Bei gebrauchter Kleidung liegt es in aller Regel im Interesse des Finanzamts nicht, Steuern zu fordern – der praktische Grund: Gebrauchte Kleidung wird üblicherweise unter dem ursprünglichen Kaufpreis verkauft. Es gibt somit keinen Gewinn, sondern eher einen Verlust. Auch die Spekulationsfrist nach § 23 Abs. 1 EStG ist bei Kleidung nicht relevant. Sie als Privatperson können daher monatlich mehrere Teile auf Vinted verkaufen, ohne dass dies steuerliche Konsequenzen hat – solange Sie nicht parallel als Einzelhandelskaufmann oder -frau tätig werden.
Ein Rechenbeispiel für regelmäßiges Vinted-Verkaufen: Sie verkaufen 15 Kleidungsstücke im Monat, insgesamt 180 Stück pro Jahr. Jedes Stück bringt durchschnittlich 12 Euro ein – insgesamt also 2.160 Euro pro Jahr. Dies überschreitet die Meldegrenze von 2.000 Euro. Vinted meldet diese Einnahmen ans Finanzamt. Allerdings: Wenn Sie ein Pullover für 35 Euro gekauft haben und für 15 Euro verkaufen, liegt kein Gewinn, sondern ein Verlust vor. Erst wenn Ihre Kleidungsstücke systematisch Wertsteigerungen erfahren würden – was bei Mode unrealistisch ist – würde Steuerpflicht entstehen. Das Finanzamt wird in diesem Fall üblicherweise keine weiteren Schritte unternehmen.

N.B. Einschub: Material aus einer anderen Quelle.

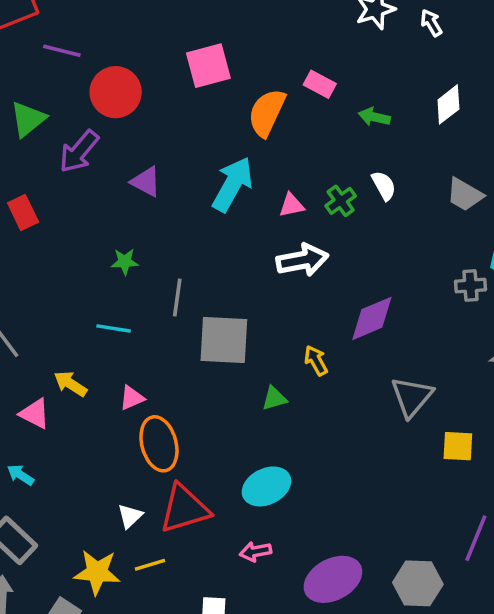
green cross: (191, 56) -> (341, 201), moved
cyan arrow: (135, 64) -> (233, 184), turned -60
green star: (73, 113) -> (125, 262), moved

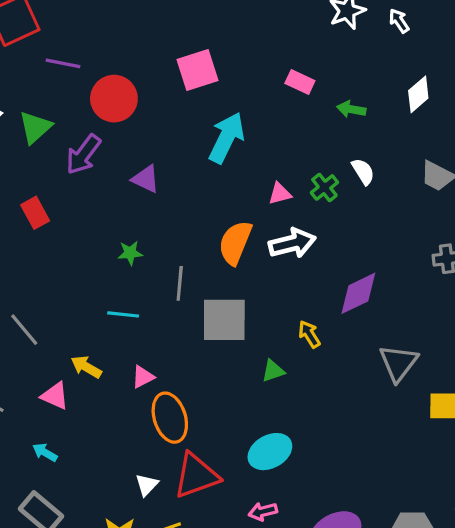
orange semicircle: (267, 113) -> (235, 243), moved
cyan arrow: (233, 184) -> (227, 138), moved

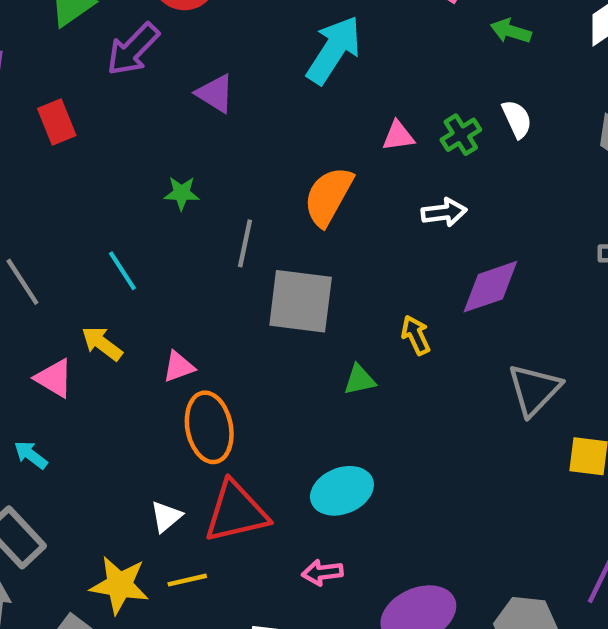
white arrow: (292, 243) -> (444, 212), moved, size x0.7
cyan line: (123, 314) -> (122, 271), moved, turned 44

Anders sieht es aus, wenn Sie beispielsweise auf Vintage-Märkten Kleidung einkaufen, um diese mit Gewinn auf Vinted weiterzuverkaufen. Dies könnte als gewerbliche Tätigkeit interpretiert werden, insbesondere wenn Sie dies systematisch und regelmäßig tun. Dann müssen Steuern gezahlt werden.
Airbnb: Vermietung von Ferienwohnungen und Zimmern
Airbnb ist ein völlig anderer Fall als eBay oder Vinted – hier geht es nicht um einmalige oder gelegentliche Verkäufe, sondern um die regelmäßige Vermietung von Wohnraum. Die Einnahmen aus Airbnb stellen in aller Regel Einkünfte aus Vermietung und Verpachtung dar, die nach § 21 EStG zu versteuern sind. Das gilt unabhängig davon, ob Sie ein ganzes Haus, eine Wohnung oder nur ein Zimmer vermieten.